Thursday, June 02, 2005
TV: Steve McQueen: The Essence of Cool
This may cost me some street cred (like I have any), but here goes: I’ve never gotten Steve McQueen. Director Lawrence Kasdan, a fan who appears in this TCM documentary, describes watching him in THE MAGNIFICENT SEVEN as a boy, and his comments hit on my problem with the actor: McQueen always seemed to be playing a child’s version of a man.
Using the doc’s title to put it another way, there’s the kind of cool that comes from genuinely not caring what anybody else thinks (see Marvin, Lee and Mitchum, Robert). And then there’s the McQueen variety, which always involves a look in the mirror of other people’s eyes. Granted, his style of acting can be enormously effective. But I can’t say I’ve ever watched a film because McQueen was in it.
This documentary doesn’t shy away from the actor’s dark side, and as a result delivers a well-rounded picture of him. It made me want to check out a few more of his films. And I’ll say this for him: he was one hell of a driver.
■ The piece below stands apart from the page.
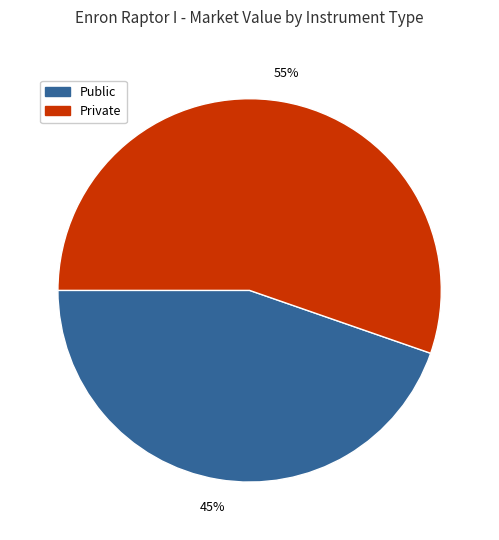

Count the number of slices in the pie.

2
TV: Dancing With The Stars
LOST? Haven’t seen it. DESPERATE HOUSEWIVES? Nope. But put on a celebrity ballroom dancing competition in which the most famous participant is the guy who played J. Peterman on SEINFELD and I’ll watch it. Or at least record it and speed through it later on.
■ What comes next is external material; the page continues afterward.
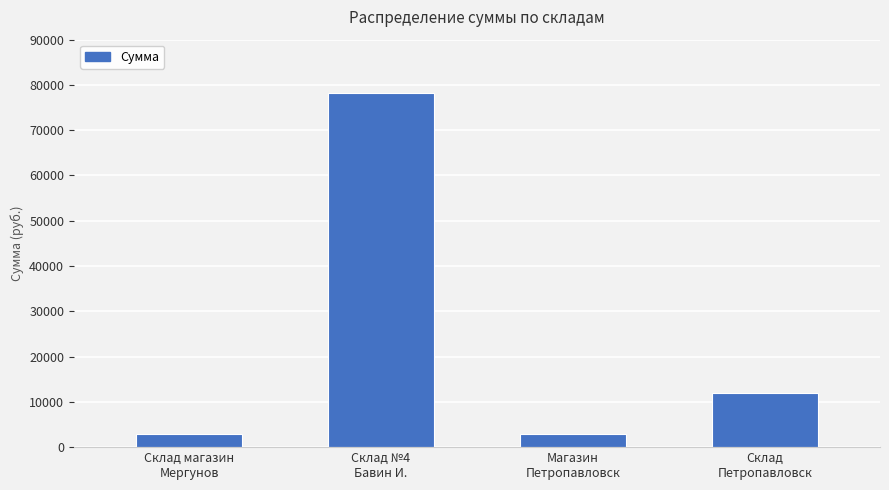

What is the value of the 4th bar from the left?

12037.1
God, I love summer television.
Wednesday, June 01, 2005
DVD: Iceman (1984)
If I could put a word in Roger Ebert’s ear, I’d advise him to book this movie in his Overlooked Film Festival. I’d schedule it elsewhere if I could. A ‘Great Films of the 1980s’ series, say, or a retrospective of the best science-fiction movies ever made. It features two of my all-time favorite scenes, and what is easily one of the finest performances in cinema history.
And yet nobody’s heard of the damn thing.
For years I was a one-man cult following for this movie, watching it a dozen times in 1985 alone. The premise – a Neanderthal man is brought back to life – was played for laughs eight years later in the Brendan Fraser comedy ENCINO MAN. Here it’s served up straight, with bracing intelligence and a unique respect for both science and spirituality. Yes, it gets a tad earnest at times. But that’s part of its charm.
John Lone stars as the title character, in a performance that is simply unparalleled. He’s asked to portray a man 40,000 years out of time, and does so without resorting to tricks. Which is probably why his work was ignored when 1984’s awards were handed out. Lone may be better known for THE LAST EMPEROR and his stylish Chinese-American gangster in YEAR OF THE DRAGON (he’s the best thing about that movie, coming to DVD this month). But he was at his peak here, in one of the greatest displays of acting that I have ever seen.
Two scenes have always haunted me: Lone and anthropologist Timothy Hutton singing together, and the ending, which consistently reduces me to rubble. I watched the film for the first time in 15 years the other day. Both moments hold up.
The only drawback to revisiting ICEMAN was the DVD, which sets a new definition for the term ‘bare bones.’ There’s not even a menu. But I suppose a special edition is out of the question.
Screenwriter Charles ‘Chip’ Proser also wrote 1987’s SF romp INNERSPACE. He’s a fellow Boston University alumnus. Posters for his movies adorned the halls of the film school while I was there. Several of his screenplays are available online, including INTERFACE, which American Film named one of the ten best unproduced scripts in Hollywood in 1984.
Miscellaneous: Links
The Los Angeles Times considers the merits of the book tour with mystery novelist Harley Jane Kozak. MTV offers a few tips on making a quality superhero movie. And the San Francisco 49ers’ training film, complete with racist jokes and a lesbian wedding, leaks out. Hard to believe a team this hilarious went 2-14 last season.